The Campus Carry, responsible for the trending #CocksNotGlocks on Twitter earlier this week, encourages students to carry dildos in their backpacks to make a statement about what should be considered obscene and dangerous. But it is not just students who are joining the protest. A professor has announced that he will quit teaching next year due the new law, which he believes will jeopardize his safety on campus. Even William McRaven — Chancellor of all University of Texas locations and former Navy SEAL admiral who helped organize the Bin Laden raid — stated “I like guns, but I just don’t think having them on campus is the right place,” according to CNN.

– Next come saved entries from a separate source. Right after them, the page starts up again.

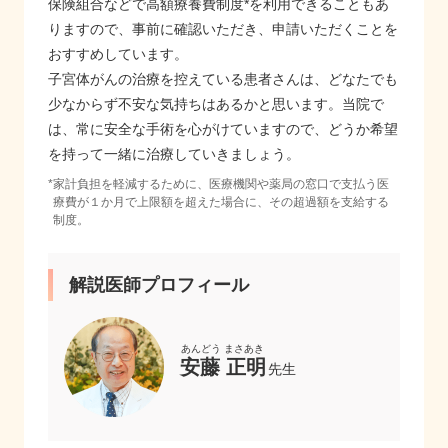
保険組合などで高額療養費制度*を利用できることもあ
りますので、事前に確認いただき、申請いただくことを
おすすめしています。
子宮体がんの治療を控えている患者さんは、どなたでも
少なからず不安な気持ちはあるかと思います。当院で
は、常に安全な手術を心がけていますので、どうか希望
を持って一緒に治療していきましょう。
*
家計負担を軽減するために、医療機関や薬局の窓口で支払う医
療費が１か月で上限額を超えた場合に、その超過額を支給する
制度。
解説医師プロフィール
安藤 正明
先生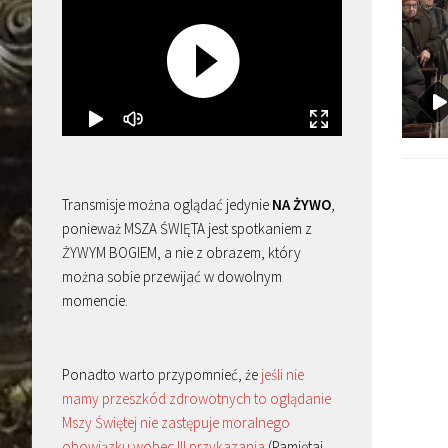
Transmisje można oglądać jedynie
NA ŻYWO
,
ponieważ MSZA ŚWIĘTA jest spotkaniem z
ŻYWYM BOGIEM, a nie z obrazem, który
można sobie przewijać w dowolnym
momencie.
Ponadto warto przypomnieć, że
jeśli nie
mamy przeszkód zdrowotnych to oglądanie
Mszy Świętej nie zastępuje moralnego
obowiązku wobec III przykazania
(Pamiętaj,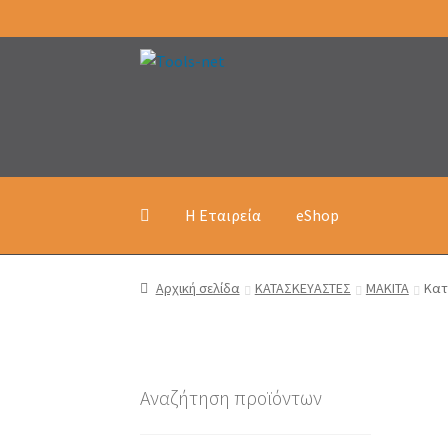
Απευθείας
Μετάβαση
μετάβαση
σε
στην
περιεχόμενο
πλοήγηση
Η Εταιρεία
eShop
Αρχική σελίδα
ΚΑΤΑΣΚΕΥΑΣΤΕΣ
MAKITA
Κατ
Αναζήτηση προϊόντων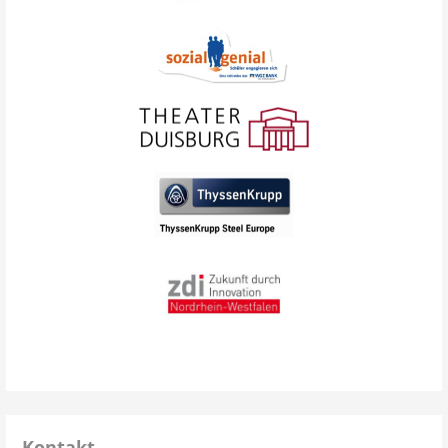
Kontakt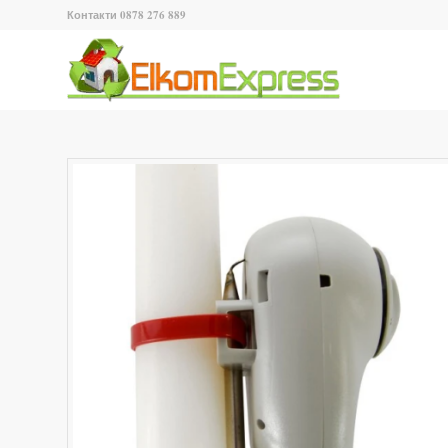
Контакти 0878 276 889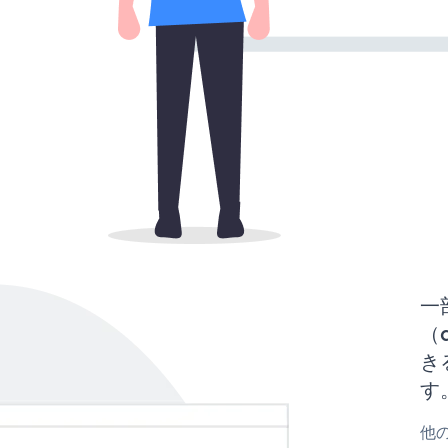
一
（d
き
す
他の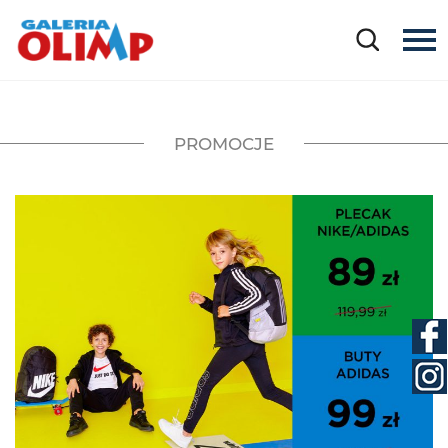
PROMOCJE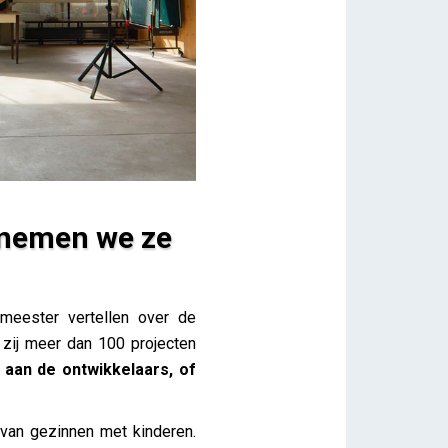
f nemen we ze
eester vertellen over de
 zij meer dan 100 projecten
 aan de ontwikkelaars, of
van gezinnen met kinderen.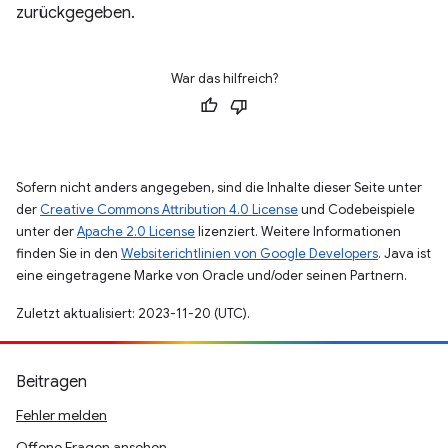
zurückgegeben.
War das hilfreich?
Sofern nicht anders angegeben, sind die Inhalte dieser Seite unter
der
Creative Commons Attribution 4.0 License
und Codebeispiele
unter der
Apache 2.0 License
lizenziert. Weitere Informationen
finden Sie in den
Websiterichtlinien von Google Developers
. Java ist
eine eingetragene Marke von Oracle und/oder seinen Partnern.
Zuletzt aktualisiert: 2023-11-20 (UTC).
Beitragen
Fehler melden
Offene Fragen ansehen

This law and subsequent protest bring up a lot of discussions concerning America’s ongoing struggle with the limits of the Second Amendment and how to truly keep students safe on campus (Hint: it's not by allowing them to secretly carry their own guns). But the issue also brings up the idea that Americans are more frightened and uncomfortable with the presence of genitalia than of violence and possible death.

When the film Fifty Shades of Grey was released in the United States, the public debated whether it would receive an R or NC-17 rating from the Motion Picture Association of America. After cutting certain scenes, it would go on to receive an R. In France, meanwhile, Le Centre National du Cinéma intended to release the film without any restriction, but it was concerned that BDSM relationships were portrayed poorly in the film. Ultimately it was given a "12" rating, meaning anyone over the age of twelve was allowed to view the film, even without a parent or adult accompanying them. Violence tends to earn films a more restricted rating in France; for the United States, sex is the greater evil.

Allowing your young child to watch a movie like Fifty Shades of Grey probably isn't the best parenting choice. But it's also probably not healthy for them to watch the Dark Knight Trilogy, each of which received a PG-13 rating despite its portrayal of intense violence and psychological fear. Why are Americans so willing to accept violence as an everyday situation, while sex and even nudity remain taboo? Surely, it is more detrimental for young people to see advertisements and propaganda displaying weapons and violence than it is for them to see a pair of breasts.

The United States, which has had 294 mass shootings this year, needs to reevaluate its stance on the norm of violence. Between 1968 and 2011, almost 1.4 million Americans died from firearm deaths. For perspective, the combined number of casualties for every war fought by Americans is 1.2 million. Perhaps if we taught our children that loving is more normal than killing, those numbers would decrease.